Affordable beachfront real estate in the Hokianga is becoming a major drawcard for many Aucklanders looking for a natural escape - with property sales more than doubling in the last year.
Three hours north of Auckland, along State Highway 12, sit the twin settlements of Opononi and Omapere with their long stretches of white beach, rolling sand dunes and royal blue sea, in a still sparsely populated area. The last census put the population at 414.
In 2015, Bayleys Real Estate agent David Baguley said 28 properties had been sold in the area, compared to 12 in 2014 and 13 the year before.
He said interest was growing in the once rather "depressed" market where there remained a number of vacant properties.
Among those buying into the market were a number of well-known figures, including former Black Caps captain Adam Parore, radio and television host Duncan Garner, radio host Kerre Woodham and writer Wendyl Nissen.
When Ms Nissen first bought her house near Omapere, in 2013, the market was so devalued her property valuer wouldn't make the trip out to look at it. He told her and her husband not to expect to get their money back.
But it was the area's relative lack of popularity that drew her in and made her want to spend the "rest of my life" there.
"I loved the vast, private, quiet of the area and the fact I could get away from my Auckland life."
Currently she only spends 50 per cent of her time in their beachside property, but hopes to make it more regular in the New Year.
Mr Baguley said the waterfront properties he sold tended to go to Aucklanders - five within the last two years.
"Aucklanders like the laid-back lifestyle the Hokianga can offer. It is quite anonymous, there is no pretence and they can feel quite at home."

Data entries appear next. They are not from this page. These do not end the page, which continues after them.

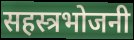
सहस्त्रभोजनी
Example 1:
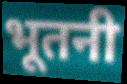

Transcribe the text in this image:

भूतनी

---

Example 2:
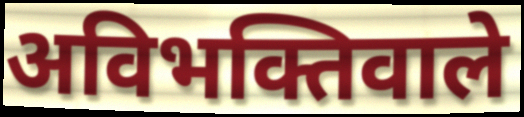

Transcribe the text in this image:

अविभक्तिवाले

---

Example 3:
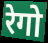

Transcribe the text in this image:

रेगो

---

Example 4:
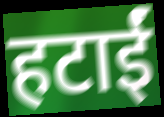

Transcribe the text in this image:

हटाईं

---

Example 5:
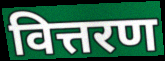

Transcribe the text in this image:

वित्तरण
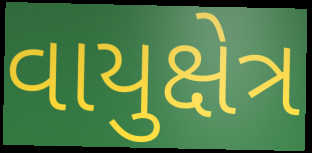
વાયુક્ષેત્ર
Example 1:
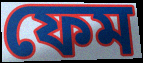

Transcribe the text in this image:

ফেম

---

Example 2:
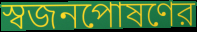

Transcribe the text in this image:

স্বজনপোষণের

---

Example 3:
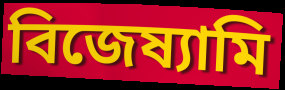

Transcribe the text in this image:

বিজেষ্যামি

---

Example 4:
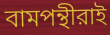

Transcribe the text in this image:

বামপন্থীরাই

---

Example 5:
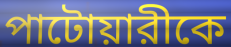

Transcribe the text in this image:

পাটোয়ারীকে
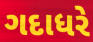
ગદાધરે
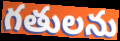
గతులను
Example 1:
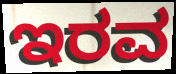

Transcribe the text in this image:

ಇರವ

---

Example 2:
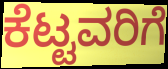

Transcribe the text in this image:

ಕೆಟ್ಟವರಿಗೆ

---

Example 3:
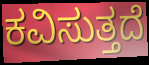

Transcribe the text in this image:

ಕವಿಸುತ್ತದೆ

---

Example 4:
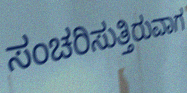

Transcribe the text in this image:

ಸಂಚರಿಸುತ್ತಿರುವಾಗ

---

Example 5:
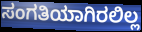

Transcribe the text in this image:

ಸಂಗತಿಯಾಗಿರಲಿಲ್ಲ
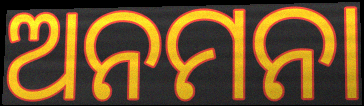
ଅନମନା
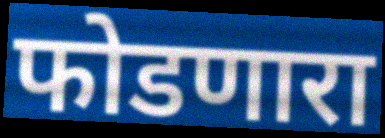
फोडणारा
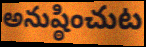
అనుష్ఠించుట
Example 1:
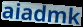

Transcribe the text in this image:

aiadmk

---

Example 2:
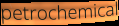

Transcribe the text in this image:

petrochemical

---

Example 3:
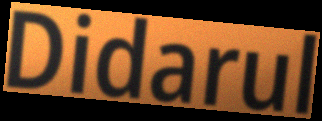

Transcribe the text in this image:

Didarul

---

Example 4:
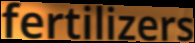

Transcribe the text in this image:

fertilizers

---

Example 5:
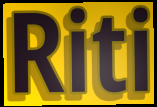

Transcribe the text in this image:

Riti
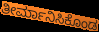
ತೀರ್ಮಾನಿಸಿಕೊಂಡ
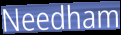
Needham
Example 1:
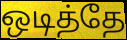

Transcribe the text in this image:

ஒடித்தே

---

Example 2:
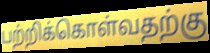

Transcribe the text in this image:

பற்றிக்கொள்வதற்கு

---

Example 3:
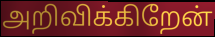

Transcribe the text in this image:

அறிவிக்கிறேன்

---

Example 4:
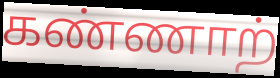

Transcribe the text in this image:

கண்ணாற்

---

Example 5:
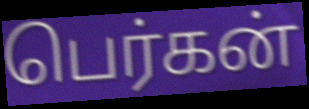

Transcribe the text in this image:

பெர்கன்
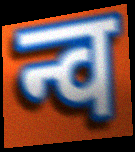
न्व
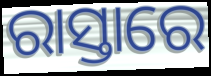
ରାସ୍ତାରେ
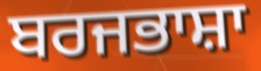
ਬਰਜਭਾਸ਼ਾ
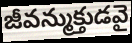
జీవన్ముక్తుడవై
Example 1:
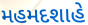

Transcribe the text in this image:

મહમદશાહે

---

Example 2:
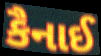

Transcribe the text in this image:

કૈનાઈ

He said it also offered better value compared to East Coast properties. Waterfront properties in the Hokianga tended to sell for around $400,000 to $600,000 compared to the million-dollar plus they sold for on the East Coast.
The place was put on the map in the 1955 when a dolphin named Opo played with children in the Hokianga harbour. Official protection was granted to the friendly bottlenose just a day before it was found dead. Opo was buried beside the local hall and is celebrated by a statue in Opononi.